“With Ste. Anne, I wanted to make a narrative. I wanted to challenge how we make film, challenge storytelling, and challenge who gets to be part of a film.” (Rhayne Vermette)
Ste. Anne is set and shot in Treaty 1 territory — land taken from First Nations for settler use, following the signing of the treaty in 1871. Today, this territory includes Winnipeg (Canada) and the nearby town that lends the film its title. The debut feature by Manitoban self-taught filmmaker and artist Rhayne Vermette, who previously studied architecture, the film centres on Renée (played by Vermette), who returns to her young daughter after an unexplained absence of several years. Her arrival disrupts the household that her daughter now shares with Renée’s brother and his wife. The tensions caused by her arrival simmer under the surface, as Renée clumsily tries to step back into a maternal role — despite her young daughter having no memory of her.
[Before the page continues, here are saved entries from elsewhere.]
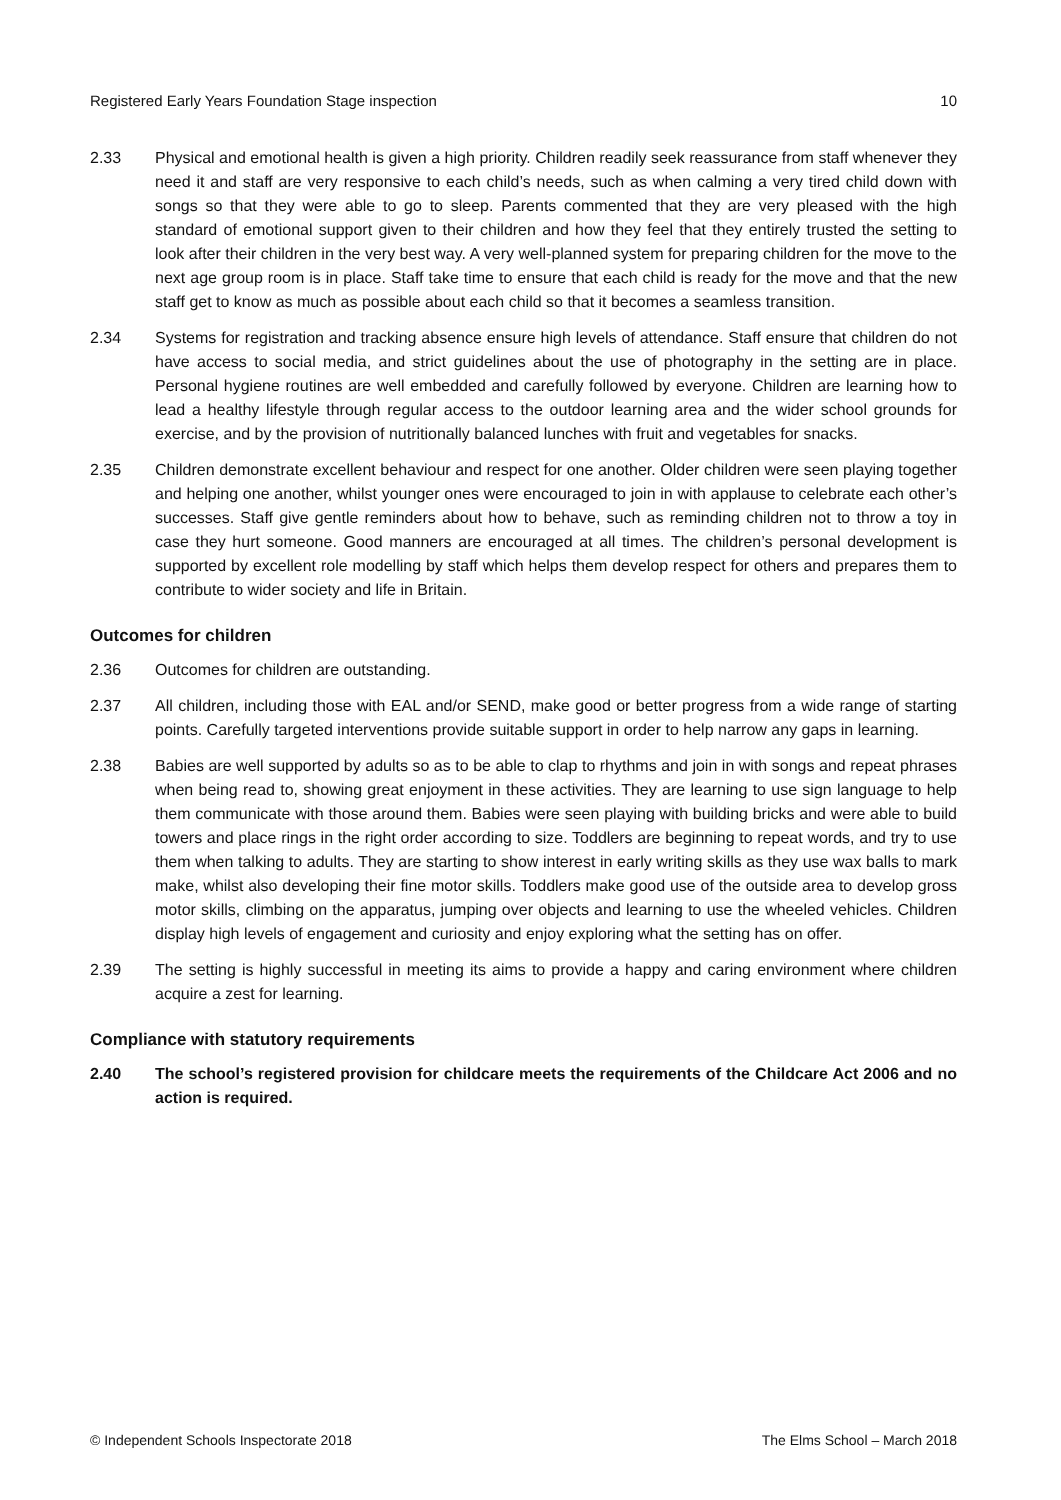Registered Early Years Foundation Stage inspection 10
2.33 Physical and emotional health is given a high priority. Children readily seek reassurance from staff whenever they need it and staff are very responsive to each child’s needs, such as when calming a very tired child down with songs so that they were able to go to sleep. Parents commented that they are very pleased with the high standard of emotional support given to their children and how they feel that they entirely trusted the setting to look after their children in the very best way. A very well-planned system for preparing children for the move to the next age group room is in place. Staff take time to ensure that each child is ready for the move and that the new staff get to know as much as possible about each child so that it becomes a seamless transition.
2.34 Systems for registration and tracking absence ensure high levels of attendance. Staff ensure that children do not have access to social media, and strict guidelines about the use of photography in the setting are in place. Personal hygiene routines are well embedded and carefully followed by everyone. Children are learning how to lead a healthy lifestyle through regular access to the outdoor learning area and the wider school grounds for exercise, and by the provision of nutritionally balanced lunches with fruit and vegetables for snacks.
2.35 Children demonstrate excellent behaviour and respect for one another. Older children were seen playing together and helping one another, whilst younger ones were encouraged to join in with applause to celebrate each other’s successes. Staff give gentle reminders about how to behave, such as reminding children not to throw a toy in case they hurt someone. Good manners are encouraged at all times. The children’s personal development is supported by excellent role modelling by staff which helps them develop respect for others and prepares them to contribute to wider society and life in Britain.
Outcomes for children
2.36 Outcomes for children are outstanding.
2.37 All children, including those with EAL and/or SEND, make good or better progress from a wide range of starting points. Carefully targeted interventions provide suitable support in order to help narrow any gaps in learning.
2.38 Babies are well supported by adults so as to be able to clap to rhythms and join in with songs and repeat phrases when being read to, showing great enjoyment in these activities. They are learning to use sign language to help them communicate with those around them. Babies were seen playing with building bricks and were able to build towers and place rings in the right order according to size. Toddlers are beginning to repeat words, and try to use them when talking to adults. They are starting to show interest in early writing skills as they use wax balls to mark make, whilst also developing their fine motor skills. Toddlers make good use of the outside area to develop gross motor skills, climbing on the apparatus, jumping over objects and learning to use the wheeled vehicles. Children display high levels of engagement and curiosity and enjoy exploring what the setting has on offer.
2.39 The setting is highly successful in meeting its aims to provide a happy and caring environment where children acquire a zest for learning.
Compliance with statutory requirements
2.40 The school’s registered provision for childcare meets the requirements of the Childcare Act 2006 and no action is required.
© Independent Schools Inspectorate 2018 The Elms School – March 2018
Commissioned by the Indigenous-led COUSIN Collective and shot over 14 months using both script and improvisation, the film features members of the filmmaker’s family and the Métis community. Continuing the techniques that Vermette developed over years of making abstract and experimental short films, Ste. Anne is as much a fragmentary portrait of the environment and seasons as it is about the people whose lives are shaped in part by nature’s flow.